╭──
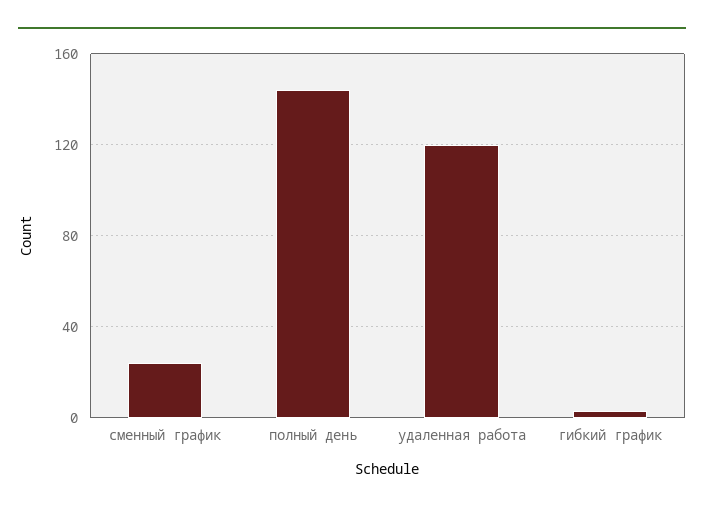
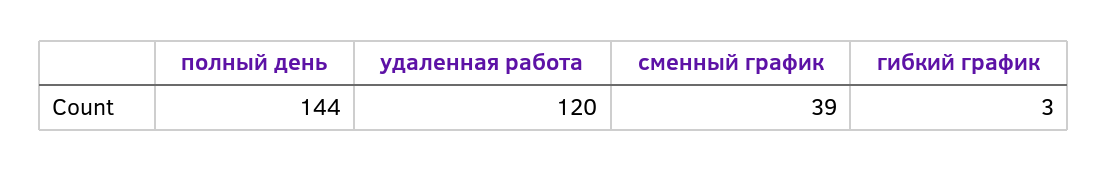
  {
-   "сменный график": 25,
+   "сменный график": 39,
    "полный день": 144,
    "удаленная работа": 120,
    "гибкий график": 3
  }

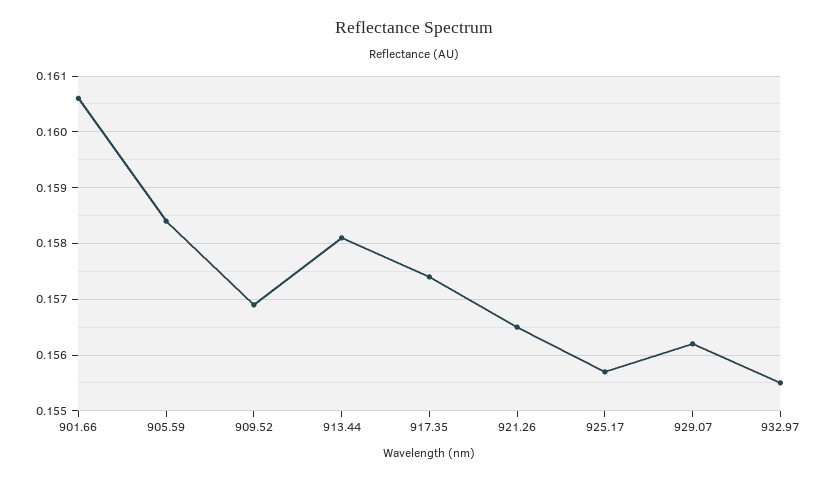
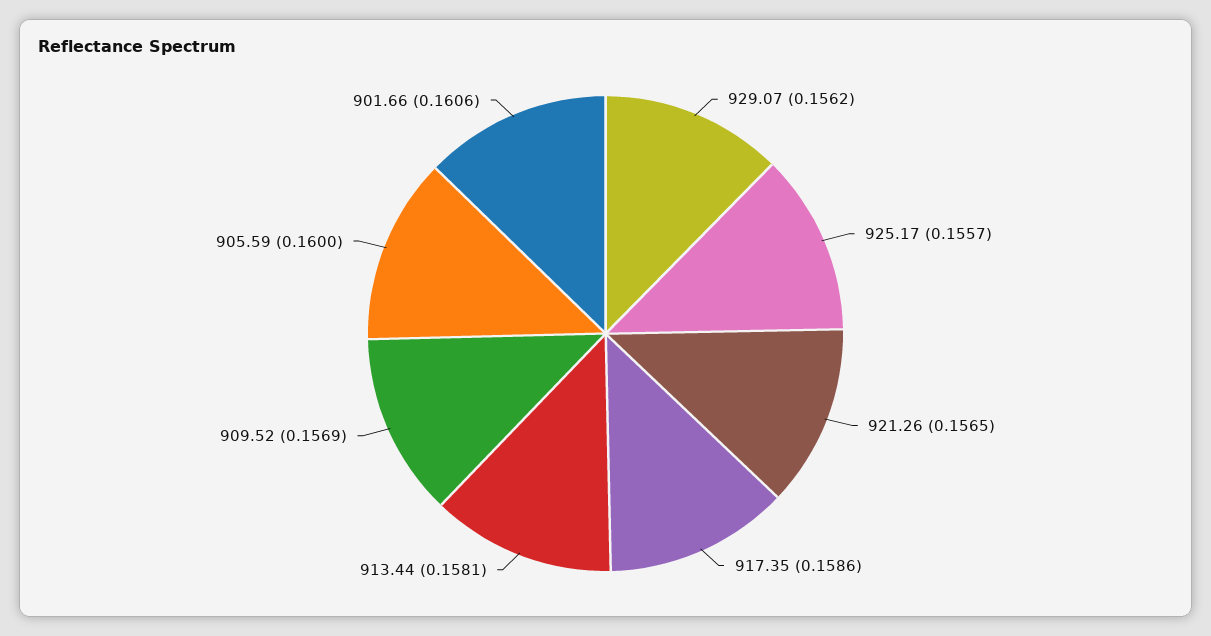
  {
    "901.66": 0.1606,
-   "905.59": 0.1585,
+   "905.59": 0.16,
    "909.52": 0.1569,
    "913.44": 0.1581,
-   "917.35": 0.1575,
+   "917.35": 0.1586,
    "921.26": 0.1565,
    "925.17": 0.1557,
-   "929.07": 0.1562,
+   "929.07": 0.1562
-   "932.97": 0.1555
  }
╰──
■ Task requirements: Retype the data above as given, letting no picture into the copy.

■ Result:
  {
-   "сменный график": 25,
+   "сменный график": 39,
    "полный день": 144,
    "удаленная работа": 120,
    "гибкий график": 3
  }

  {
    "901.66": 0.1606,
-   "905.59": 0.1585,
+   "905.59": 0.16,
    "909.52": 0.1569,
    "913.44": 0.1581,
-   "917.35": 0.1575,
+   "917.35": 0.1586,
    "921.26": 0.1565,
    "925.17": 0.1557,
-   "929.07": 0.1562,
+   "929.07": 0.1562
-   "932.97": 0.1555
  }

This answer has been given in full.